A multinacional, no entanto, está otimista quanto ao retorno do
projeto. Recentemente, Mark Cutifani, anunciou o objetivo de atingir um
retorno sobre capital de 20% para a companhia.
A meta é chegar a no mínimo15% até 2016. Ao lado de melhoras
operacionais em minas do Chile e da África do Sul, a entrada em operação
do Minas-Rio é uma das apostas para alcançar o resultado.
"Remunerar nosso capital vai ser muito difícil. Mas com um custo de US$
35 vamos gerar bastante caixa mesmo se houver um cenário catastrófico
de (preço do minério a) US$ 80 por tonelada", diz Castellari.
Estratégia
Toda a produção da Anglo em Conceição do Mato Dentro já foi
comercializada em contratos de mais de dez anos para clientes chineses e
do Oriente Médio.
Por isso, o projeto já entra em operação com a Anglo de olho em ampliar
a capacidade de produção da mina para 30 milhões de toneladas/ano.
Segundo Castellari, a expansão é possível apenas com melhorias operacionais e sem grandes investimentos.
Além de ganhar escala, o excedente de produção deve ajudar a companhia a
carimbar um selo de qualidade no minério extraído do Minas-Rio, que tem
68% de teor de ferro e baixo nível de contaminantes.
"Nossa estratégia é usar esse volume para mostrar ao mercado que esse
produto é diferenciado e conseguir chegar a outros clientes", revelou.

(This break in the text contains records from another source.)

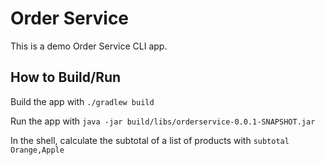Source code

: # Order Service
This is a demo Order Service CLI app.

## How to Build/Run
Build the app with `./gradlew build`

Run the app with `java -jar build/libs/orderservice-0.0.1-SNAPSHOT.jar`

In the shell, calculate the subtotal of a list of products with `subtotal Orange,Apple`
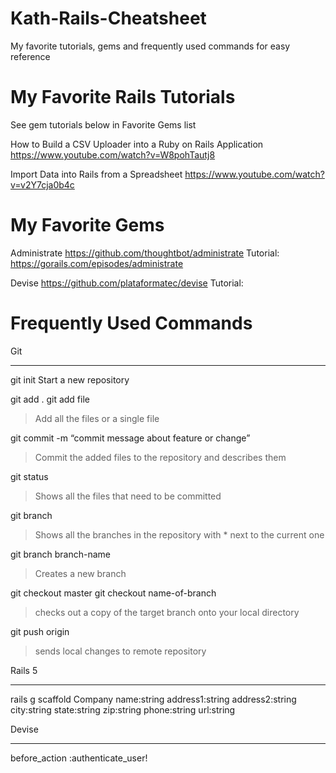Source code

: # Kath-Rails-Cheatsheet
My favorite tutorials, gems and frequently used commands for easy reference


# My Favorite Rails Tutorials

See gem tutorials below in Favorite Gems list

How to Build a CSV Uploader into a Ruby on Rails Application
https://www.youtube.com/watch?v=W8pohTautj8

Import Data into Rails from a Spreadsheet
https://www.youtube.com/watch?v=v2Y7cja0b4c



# My Favorite Gems

Administrate
https://github.com/thoughtbot/administrate
Tutorial: https://gorails.com/episodes/administrate

Devise
https://github.com/plataformatec/devise
Tutorial: 




# Frequently Used Commands


Git
______________

git init
Start a new repository

git add .
git add file
 > Add all the files or a single file

git commit -m “commit message about feature or change”
 > Commit the added files to the repository and describes them

git status
 > Shows all the files that need to be committed

git branch
 > Shows all the branches in the repository with * next to the current one

git branch branch-name
 > Creates a new branch

git checkout master
git checkout name-of-branch
 > checks out a copy of the target branch onto your local directory
 
 git push origin 
  > sends local changes to remote repository


Rails 5
______________

rails g scaffold Company name:string address1:string address2:string city:string state:string zip:string phone:string url:string



Devise
______________

before_action :authenticate_user!
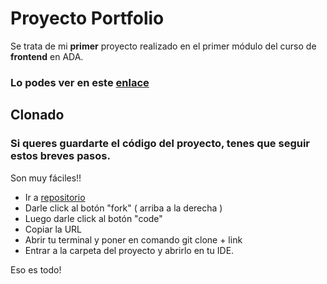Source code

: # Proyecto Portfolio    

Se trata de mi **primer** proyecto realizado en el primer módulo del curso de **frontend** en ADA.

### Lo podes ver en este [enlace](https://barbifranco22.github.io/Portfolio/.)

## Clonado

### Si queres guardarte el código del proyecto, tenes que seguir estos breves pasos. 
Son muy fáciles!!

- Ir a [repositorio](https://github.com/barbifranco22?tab=repositories)
- Darle click al botón "fork" ( arriba a la derecha )
- Luego darle click al botón "code"
- Copiar la URL
- Abrir tu terminal y poner en comando git clone + link
- Entrar a la carpeta del proyecto y abrirlo en tu IDE.

Eso es todo! 
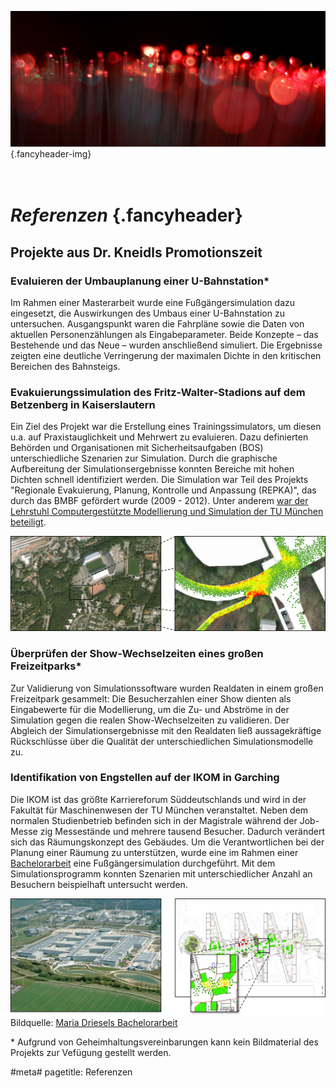 ![](/img/accurate-bild-start.jpg) {.fancyheader-img}
# <br /> *Referenzen* {.fancyheader}

## Projekte aus Dr. Kneidls Promotionszeit

### Evaluieren der Umbauplanung einer U-Bahnstation*
Im Rahmen einer Masterarbeit wurde eine Fußgängersimulation dazu eingesetzt, die Auswirkungen des Umbaus einer U-Bahnstation zu untersuchen.
Ausgangspunkt waren die Fahrpläne sowie die Daten von aktuellen Personenzählungen als Eingabeparameter. 
Beide Konzepte – das Bestehende und das Neue – wurden anschließend simuliert. 
Die Ergebnisse zeigten eine deutliche Verringerung der maximalen Dichte in den kritischen Bereichen des Bahnsteigs.

### Evakuierungssimulation des Fritz-Walter-Stadions auf dem Betzenberg in Kaiserslautern
Ein Ziel des Projekt war die Erstellung eines Trainingssimulators, um diesen u.a. auf Praxistauglichkeit und Mehrwert zu evaluieren.
Dazu definierten Behörden und Organisationen mit Sicherheitsaufgaben (BOS) unterschiedliche Szenarien zur Simulation.
Durch die graphische Aufbereitung der Simulationsergebnisse konnten Bereiche mit hohen Dichten schnell identifiziert werden.
Die Simulation war Teil des Projekts "Regionale Evakuierung, Planung, Kontrolle und Anpassung (REPKA)", das durch das BMBF gefördert wurde (2009 - 2012).
Unter anderem [war der Lehrstuhl Computergestützte Modellierung und Simulation der TU München beteiligt](http://www.repka-evakuierung.de/index.php?Site=Partner#repka-tum).

![Simulation Fritz-Walter-Stadion auf dem Betzenberg in Kaiserslautern](/img/referenzen-kaiserslautern.jpg)

### Überprüfen der Show-Wechselzeiten eines großen Freizeitparks*
Zur Validierung von Simulationssoftware wurden Realdaten in einem großen Freizeitpark gesammelt: 
Die Besucherzahlen einer Show dienten als Eingabewerte für die Modellierung, um die Zu- und Abströme in der Simulation gegen die realen Show-Wechselzeiten zu validieren. 
Der Abgleich der Simulationsergebnisse mit den Realdaten ließ aussagekräftige Rückschlüsse über die Qualität der unterschiedlichen Simulationsmodelle zu.

### Identifikation von Engstellen auf der IKOM in Garching
Die IKOM ist das größte Karriereforum Süddeutschlands und wird in der Fakultät für Maschinenwesen der TU München veranstaltet.
Neben dem normalen Studienbetrieb befinden sich in der Magistrale während der Job-Messe zig Messestände und mehrere tausend Besucher.
Dadurch verändert sich das Räumungskonzept des Gebäudes.
Um die Verantwortlichen bei der Planung einer Räumung zu unterstützen, wurde eine im Rahmen einer [Bachelorarbeit](http://www.cms.bgu.tum.de/publications/theses/driesel_2012_kneidl.pdf) eine Fußgängersimulation durchgeführt.
Mit dem Simulationsprogramm konnten Szenarien mit unterschiedlicher Anzahl an Besuchern beispielhaft untersucht werden.

![TUM, Fakultät für Maschinenwesen, Luftaufnahme und Simulationsergebnis Engstelle](/img/referenzen-ikom.jpg)
Bildquelle: [Maria Driesels Bachelorarbeit](http://www.cms.bgu.tum.de/publications/theses/driesel_2012_kneidl.pdf)

\* Aufgrund von Geheimhaltungsvereinbarungen kann kein Bildmaterial des Projekts zur Vefügung gestellt werden.

#meta#
pagetitle: Referenzen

O executivo admite que os contratos de longo prazo herdados pela Anglo
com a compra do ativo da MMX não eram muito "atraentes" e carregavam
descontos por terem sido negociados com o projeto ainda em uma fase
muito inicial.
"A notícia boa é que temos confiança de que vamos conseguir atrair
prêmio (de qualidade para o minério), compensando esses descontos."
O analista de investimento da SLW Corretora, Pedro Galdi, lembra que o
Minas-Rio entrará em operação em um momento delicado para o setor,
quando a economia chinesa desacelera e o preço médio do minério está
abaixo de US$ 100 por tonelada.
Embora avalie que a China continuará sendo uma forte compradora de
minério, ele lembra que o governo chinês está tomando medidas para
conter a poluição que fatalmente afetarão siderúrgicas locais.
"O projeto Minas-Rio ultrapassou as barreiras do racional, se tornou
muito caro e, nesse cenário, pode não ter um retorno tão bom", diz.
Mesmo com a cotação do minério de ferro abaixo dos US$ 100 por tonelada
nas últimas semanas, a commodity continua entre as mais atrativas no
planejamento de longo prazo da Anglo American.
A análise da empresa é que a China continuará investindo em
infraestrutura. Ao mesmo tempo, à medida em que o preço cai, produtores
com custos mais altos tendem a fechar as portas.